La cifra está segmentada en la “clase media baja, 25%; típica, 12%, y emergente,6%. La clase media baja es el segmento más numeroso del grupo C3. Sus ingresos promedios rondan los 900 mil pesos mensuales. La mayoría cuenta con educación media o técnica completa. Su situación financiera es ajustada y sus integrantes dependen fuertemente del sistema público o mixto de salud y son usuarios del sistema público de educación (Slep, Municipalizados, Particular subvencionados)”.
Los sectores vulnerables y de menores ingresos (segmentos D y E) conforman el 50% del país. El sector D/vulnerables tiene ingresos cercanos a los 500 mil pesos, cercanos al sueldo mínimo. Realizan trabajos precarios no calificados o de servicios básicos. Tienen altos niveles de endeudamiento para cubrir sus necesidades básicas.
La pobreza (13%) representa a los hogares con menores ingresos de Chile (promedio bajo los 400 mil pesos). Tiene una alta precariedad laboral e inestabilidad y temporalidad de sus ingresos.
La clase alta consolidada (1%) es la élite económica. En los últimos años este grupo tiene ingresos familiares superiores a los 6 millones 500 mil pesos mensuales. El 99% son profesionales universitarios, muchos con posgrados en universidades privadas del país o del extranjero. En la Región Metropolitana viven principalmente en las comunas de Vitacura, Lo Barnechea, Las Condes y Providencia. “Fachistan”, como llaman algunas personas a esas comunas.
Opciones presidenciales
“En el Siglo XXI -precisa Fernández- la estructura laboral ha pasado de una división tradicional (obrero versus patrón) a una configuración mucho más compleja, marcada por la tercerización de la economía, la expansión de las clases medias, la persistencia de brechas estructurales y la agudización de las desigualdades”. Esto ha implicado la construcción de una percepción y representación social marcada por el individualismo y una aceptación de la sociedad de mercado acrítica.

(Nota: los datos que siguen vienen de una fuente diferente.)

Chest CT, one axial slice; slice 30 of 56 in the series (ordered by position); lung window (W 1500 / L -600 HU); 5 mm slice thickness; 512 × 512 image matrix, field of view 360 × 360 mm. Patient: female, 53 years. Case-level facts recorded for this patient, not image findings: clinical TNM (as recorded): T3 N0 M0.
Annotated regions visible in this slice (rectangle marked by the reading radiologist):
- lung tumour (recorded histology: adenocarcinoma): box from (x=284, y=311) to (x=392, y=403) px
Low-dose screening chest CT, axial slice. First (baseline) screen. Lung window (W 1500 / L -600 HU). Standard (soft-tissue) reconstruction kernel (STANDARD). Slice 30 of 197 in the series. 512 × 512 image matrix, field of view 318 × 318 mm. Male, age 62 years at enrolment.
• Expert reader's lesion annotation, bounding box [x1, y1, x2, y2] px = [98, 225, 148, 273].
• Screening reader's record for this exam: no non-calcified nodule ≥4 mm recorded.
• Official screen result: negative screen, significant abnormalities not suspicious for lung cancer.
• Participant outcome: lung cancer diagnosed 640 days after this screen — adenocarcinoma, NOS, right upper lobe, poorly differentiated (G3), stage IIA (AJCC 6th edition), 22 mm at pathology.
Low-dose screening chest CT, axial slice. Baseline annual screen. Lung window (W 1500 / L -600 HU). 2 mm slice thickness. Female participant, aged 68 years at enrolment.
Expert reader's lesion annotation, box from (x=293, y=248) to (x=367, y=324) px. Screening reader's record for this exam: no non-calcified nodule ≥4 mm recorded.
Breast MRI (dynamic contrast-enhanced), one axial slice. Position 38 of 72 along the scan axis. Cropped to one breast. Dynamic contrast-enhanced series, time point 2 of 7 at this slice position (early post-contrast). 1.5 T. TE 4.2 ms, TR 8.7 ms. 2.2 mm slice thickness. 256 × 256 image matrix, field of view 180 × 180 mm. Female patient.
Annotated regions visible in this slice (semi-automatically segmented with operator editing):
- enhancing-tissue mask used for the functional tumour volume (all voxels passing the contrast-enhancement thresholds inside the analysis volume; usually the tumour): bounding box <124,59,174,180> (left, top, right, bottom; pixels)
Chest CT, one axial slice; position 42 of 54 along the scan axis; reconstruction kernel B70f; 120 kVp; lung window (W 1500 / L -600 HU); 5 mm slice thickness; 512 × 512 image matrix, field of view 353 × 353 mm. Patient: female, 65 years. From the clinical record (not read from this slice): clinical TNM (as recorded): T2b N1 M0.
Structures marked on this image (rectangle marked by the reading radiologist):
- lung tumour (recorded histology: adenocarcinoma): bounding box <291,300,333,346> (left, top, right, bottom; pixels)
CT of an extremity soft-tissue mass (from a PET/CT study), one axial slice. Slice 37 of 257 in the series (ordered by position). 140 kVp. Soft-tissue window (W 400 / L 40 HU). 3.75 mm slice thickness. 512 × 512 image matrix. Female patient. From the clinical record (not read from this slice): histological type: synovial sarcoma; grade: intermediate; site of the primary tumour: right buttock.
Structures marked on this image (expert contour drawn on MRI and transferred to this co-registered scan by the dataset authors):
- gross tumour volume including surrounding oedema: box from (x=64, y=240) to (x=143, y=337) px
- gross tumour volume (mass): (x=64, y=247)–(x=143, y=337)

El profesor Fernández asegura, en las opciones presidenciales de la segunda vuelta, que: “José Antonio Kast logró una coalición transversal uniendo a las élites que buscan estabilidad económica con sectores populares (clase baja) preocupados por la seguridad y la inmigración, especialmente esta última como una competencia por puestos de trabajo y beneficios sociales inmerecidos. En tanto, en el caso de Jeannette Jara, su apoyo se concentró en la clase media baja y sectores profesionales jóvenes pero perdió terreno en los grupos más vulnerables ante el discurso de seguridad. El giro del sector D -histórica e hipotéticamente asociado a posiciones de la izquierda de buena parte del siglo 20- significó migrar hacia la derecha debido a la crisis de seguridad”.

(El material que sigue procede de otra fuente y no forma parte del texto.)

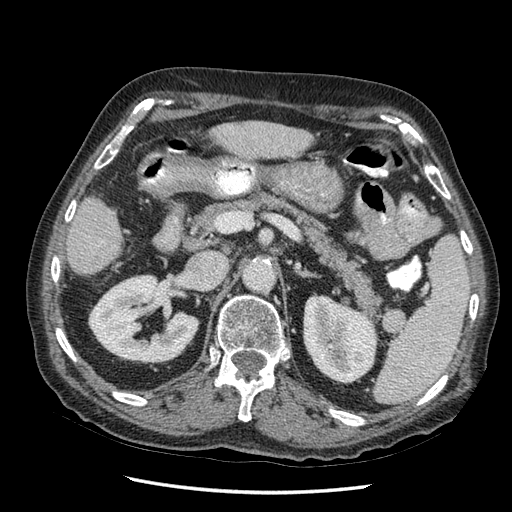
Contrast-enhanced abdominal CT (liver protocol), one axial slice; reconstruction kernel STANDARD; soft-tissue window (W 400 / L 40 HU); 2.5 mm slice thickness; 512 × 512 image matrix, field of view 360 × 360 mm. Case-level facts recorded for this patient, not image findings: diagnosis: hepatocellular carcinoma (patient treated with transarterial chemoembolisation; whether this scan precedes or follows treatment is not stated here); TNM stage (as recorded): Stage-I; Child-Pugh class: A; tumour differentiation: moderately differentiated; tumour nodularity: uninodular.
Annotated regions visible in this slice (semi-automatic segmentation, software-assisted and operator-edited):
- liver parenchyma outside the tumour (the mass and vessels are separate outlines, so this box may not span the whole liver): bounding box <70,120,322,276> (left, top, right, bottom; pixels)
- portal vein: <251,137,253,140>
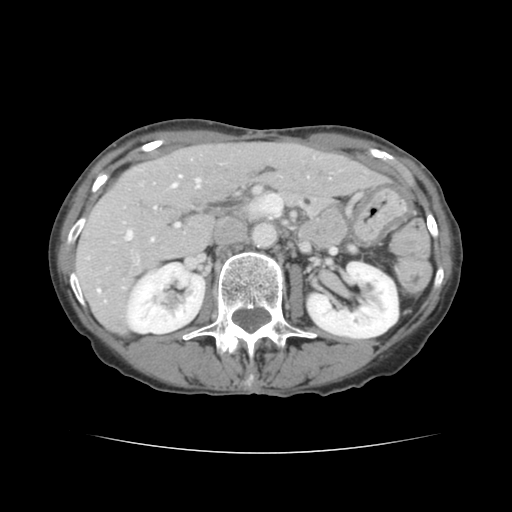
Contrast-enhanced abdominal CT, one axial slice. Position 69 of 136 along the scan axis. 120 kVp. Soft-tissue window (W 400 / L 40 HU). 2.5 mm slice thickness. 512 × 512 image matrix, field of view 319 × 319 mm. Case-level facts recorded for this patient, not image findings: patient: male, age 67 years at operation; diagnosis: colorectal cancer liver metastases, imaged before liver resection; multiple liver metastases: yes; largest metastasis: 3 cm; disease in both lobes: no.
Annotated regions visible in this slice (manually delineated by an expert):
- hepatic veins: bounding box [x1, y1, x2, y2] px = [126, 175, 200, 239]
- liver: [77, 143, 383, 333]
- planned liver remnant (the part of the liver to remain after resection): [158, 143, 383, 203]
- portal vein (with intrahepatic branches): [98, 206, 179, 292]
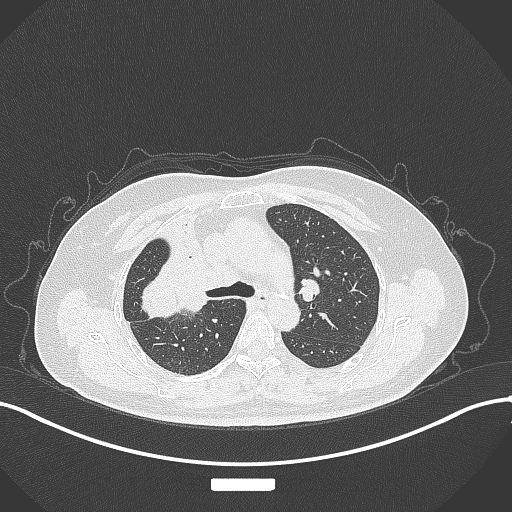
Chest CT, one axial slice. Position 212 of 309 along the scan axis. Reconstruction kernel B70f. 120 kVp. Lung window (W 1500 / L -600 HU). 1 mm slice thickness. 512 × 512 image matrix, field of view 400 × 400 mm. Patient: female, 60 years. From the clinical record (not read from this slice): clinical TNM (as recorded): T3 N1 M1.
Structures marked on this image (bounding box drawn by a radiologist):
- lung tumour (recorded histology: adenocarcinoma): bounding box <130,249,204,320> (left, top, right, bottom; pixels)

Otros dos hallazgos claves son la integración de los “votantes obligados” (sectores que no participaban antes del sistema electoral) y que “benefició a las posturas más pragmáticas y de orden, a menudo asociados a la derecha y la ultraderecha”.
Resulta relevante resaltar que los grupos vulnerables que se inclinaron por José Antonio Kast “se caracterizan por el deseo de pertenecer a una clase superior, un afán de aspiracional y de alienación ideológica. Subsiste la idea de que han sido engañados por los medios de comunicación o por la campaña del miedo junto con la presencia de activistas con ideología neoliberal en el mundo popular. Ser afianza la concepción individualista de la vida. Emerge la priorización del bienestar familiar y la propiedad privada por sobre los derechos sociales colectivos”.
La victoria de Kast también movilizó a millones de votantes desideologizados que “asociaron al Partido Comunista y a Jeannette Jara con la inestabilidad. Vieron en la actitud de los liderazgos de las derechas una garantía de protección ante el crimen organizado y la crisis migratoria. Rechazaron el lenguaje identitario (inclusivo, agendas de minorías) que perciben como ajeno a sus urgencias cotidianas”.